| Aging: Hit the Health
Club: Offset Dementia's Onset
By NICHOLAS
BAKALAR
Published: May 23, 2006
Being in poor physical shape may increase the risk
for dementia and Alzheimer's disease,
a new study has found, and being fit may help delay
the onset of the illnesses.
Researchers studied a group of more than 2,200 people
over 65 and without dementia from 1994 to 1996, then
followed them through October 2003, examining their
mental abilities with standard tests and their physical
performance with strength and agility tasks.
During the follow-up, 319 people developed dementia.
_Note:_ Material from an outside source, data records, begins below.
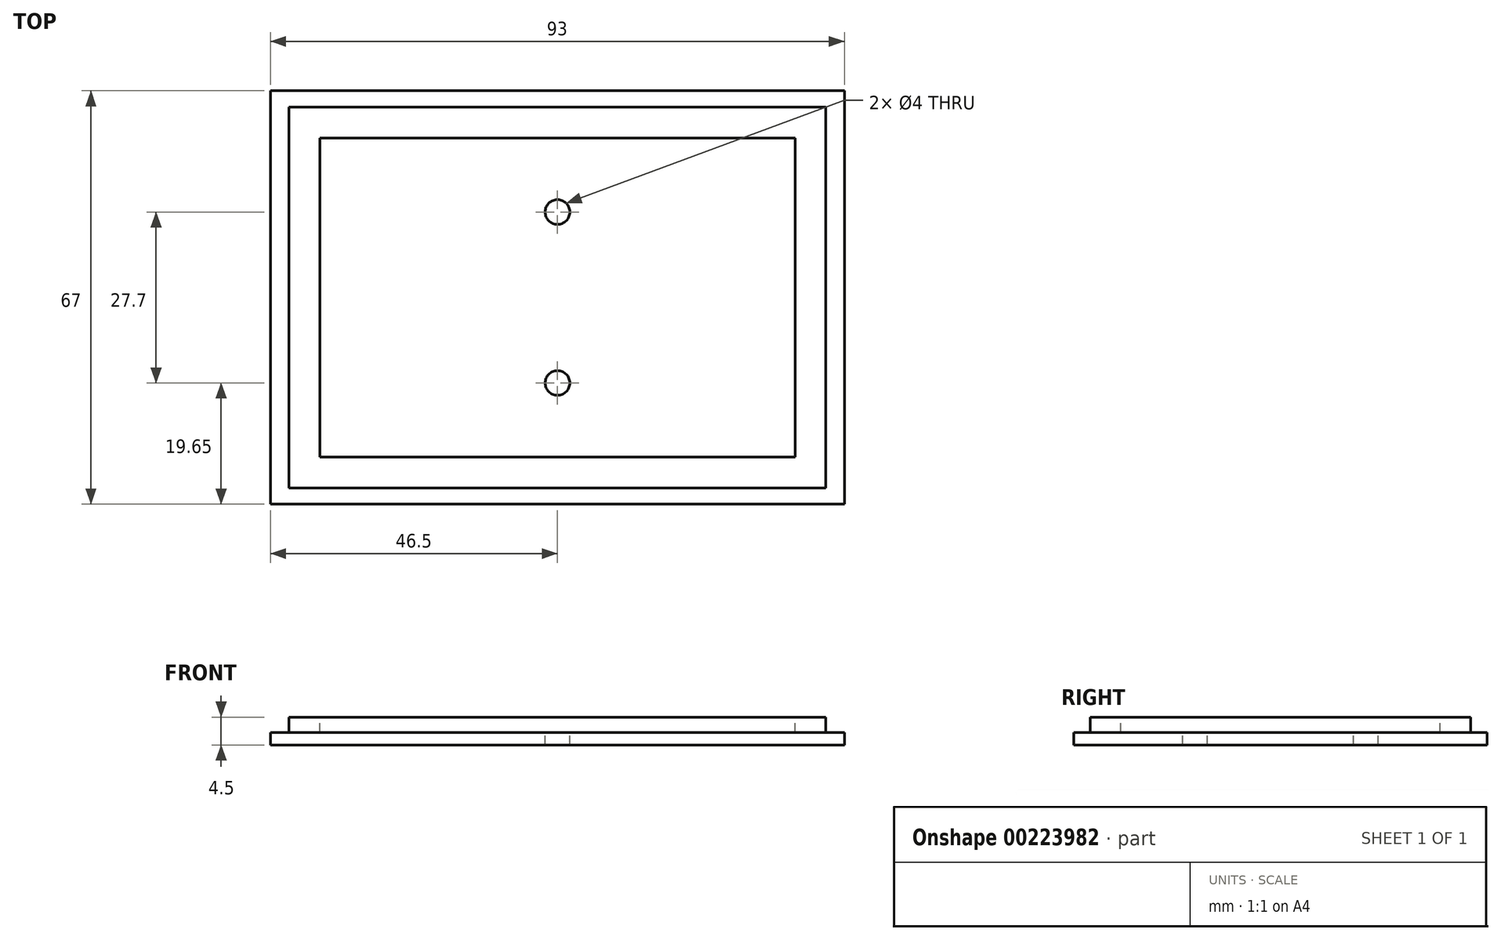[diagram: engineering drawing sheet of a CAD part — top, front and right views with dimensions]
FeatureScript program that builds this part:
annotation { "Feature Type Name" : "Feature", "Feature Type Description" : "" }
export const myFeature = defineFeature(function(context is Context, id is Id, definition is map)
    precondition{}
    {
        {
            var Q0;
            Q0=qCreatedBy(makeId("Top.planeOp"),FACE);
            var sketch = newSketch(context, id + "F0", { "sketchPlane" : qUnion([Q0])});
            skLineSegment(sketch, "E0.bottom", {"start": v(46.5, -33.5) * mm, "end": v(-46.5, -33.5) * mm});
            skLineSegment(sketch, "E0.top", {"start": v(46.5, 33.5) * mm, "end": v(-46.5, 33.5) * mm});
            skLineSegment(sketch, "E0.left", {"start": v(46.5, -33.5) * mm, "end": v(46.5, 33.5) * mm});
            skLineSegment(sketch, "E0.right", {"start": v(-46.5, -33.5) * mm, "end": v(-46.5, 33.5) * mm});
            skPoint(sketch, "E0.middle", {"position": v(0, 0) * mm});
            skSolve(sketch);
        }
        {
            var Q0;
            Q0 = qSketchRegion(id + "F0", true);
            extrude(context, id + "F1", {"entities" : qUnion([Q0]), "depth" : 2 * mm});
        }
        {
            var Q0;
            Q0=makeQuery(id+"F1.opExtrude","CAP_FACE",FACE,{"disambiguationData":[OSD([sQuery(id+"F0.wireOp",EDGE,"E0.bottom"),sQuery(id+"F0.wireOp",EDGE,"E0.top"),sQuery(id+"F0.wireOp",EDGE,"E0.left"),sQuery(id+"F0.wireOp",EDGE,"E0.right")])],"isStart":false});
            var sketch = newSketch(context, id + "F2", { "sketchPlane" : qUnion([Q0])});
            skLineSegment(sketch, "E1.bottom", {"start": v(43.5, -30.85) * mm, "end": v(-43.5, -30.85) * mm});
            skLineSegment(sketch, "E1.top", {"start": v(43.5, 30.85) * mm, "end": v(-43.5, 30.85) * mm});
            skLineSegment(sketch, "E1.left", {"start": v(43.5, -30.85) * mm, "end": v(43.5, 30.85) * mm});
            skLineSegment(sketch, "E1.right", {"start": v(-43.5, -30.85) * mm, "end": v(-43.5, 30.85) * mm});
            skPoint(sketch, "E1.middle", {"position": v(0, 0) * mm});
            skSolve(sketch);
        }
        {
            var Q0;
            Q0 = qSketchRegion(id + "F2", true);
            extrude(context, id + "F3", {"entities" : qUnion([Q0]), "operationType" : NewBodyOperationType.ADD, "depth" : 2.5 * mm});
        }
        {
            var Q0;
            Q0=makeQuery(id+"F3.opExtrude","CAP_FACE",FACE,{"disambiguationData":[OSD([sQuery(id+"F2.wireOp",EDGE,"E1.bottom"),sQuery(id+"F2.wireOp",EDGE,"E1.top"),sQuery(id+"F2.wireOp",EDGE,"E1.left"),sQuery(id+"F2.wireOp",EDGE,"E1.right")])],"isStart":false});
            var sketch = newSketch(context, id + "F4", { "sketchPlane" : qUnion([Q0])});
            skCircle(sketch, "E2", {"center": v(0, 13.85) * mm, "radius": 2 * mm});
            skCircle(sketch, "E3", {"center": v(0, -13.85) * mm, "radius": 2 * mm});
            skLineSegment(sketch, "E4", {"start": v(0, 30.85) * mm, "end": v(0, 15.85) * mm, "construction": true});
            skLineSegment(sketch, "E5", {"start": v(0, -30.85) * mm, "end": v(0, -15.85) * mm, "construction": true});
            skSolve(sketch);
        }
        {
            var Q0;
            Q0 = qSketchRegion(id + "F4", true);
            extrude(context, id + "F5", {"entities" : qUnion([Q0]), "operationType" : NewBodyOperationType.REMOVE, "endBound" : BoundingType.THROUGH_ALL, "oppositeDirection" : true, "depth" : 25 * mm});
        }
        {
            var Q0;
            Q0=makeQuery(id+"F3.opExtrude","CAP_FACE",FACE,{"disambiguationData":[OSD([sQuery(id+"F2.wireOp",EDGE,"E1.bottom"),sQuery(id+"F2.wireOp",EDGE,"E1.top"),sQuery(id+"F2.wireOp",EDGE,"E1.left"),sQuery(id+"F2.wireOp",EDGE,"E1.right")])],"isStart":false});
            var sketch = newSketch(context, id + "F6", { "sketchPlane" : qUnion([Q0])});
            skLineSegment(sketch, "E6.0", {"start": v(38.5, -25.85) * mm, "end": v(38.5, 25.85) * mm});
            skLineSegment(sketch, "E6.1", {"start": v(-38.5, -25.85) * mm, "end": v(38.5, -25.85) * mm});
            skLineSegment(sketch, "E6.2", {"start": v(-38.5, 25.85) * mm, "end": v(-38.5, -25.85) * mm});
            skLineSegment(sketch, "E6.3", {"start": v(38.5, 25.85) * mm, "end": v(-38.5, 25.85) * mm});
            skSolve(sketch);
        }
        {
            var Q0;
            Q0 = qSketchRegion(id + "F6", true);
            extrude(context, id + "F7", {"entities" : qUnion([Q0]), "operationType" : NewBodyOperationType.REMOVE, "oppositeDirection" : true, "depth" : 2.5 * mm});
        }
    });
Of them, 221 had Alzheimer's. But the poorer their
physical performance at the start of the study, even
among people with no signs of dementia, the more likely
they were to develop dementia.
The associations held even after adjusting for age,
family history of dementia, heart
disease and other factors.
A co-author of the study, Dr. Eric Larson of the
Group Health Center for Health Studies in Seattle,
said the relationship between physical performance
and dementia was likely to go both ways.
"The two processes are intimately connected," Dr.
Larson said. "People
more likely to develop dementia show early signs of
physical function decline, and people, especially in
old age, will develop decline in physical function
as a result of dementia that may be too mild to be
detected."
Does this mean that keeping in good physical condition
can help prevent or delay the onset of dementia? Yes,
Dr. Larson said.
"Maintaining physical fitness is likely to stave
off cognitive decline, and maintaining cognitive fitness
and activities can also help forestall physical decline," he
said. "They are all intimately linked in
the aging process, and are influenced by activities
in both spheres — because
they are not really separate spheres."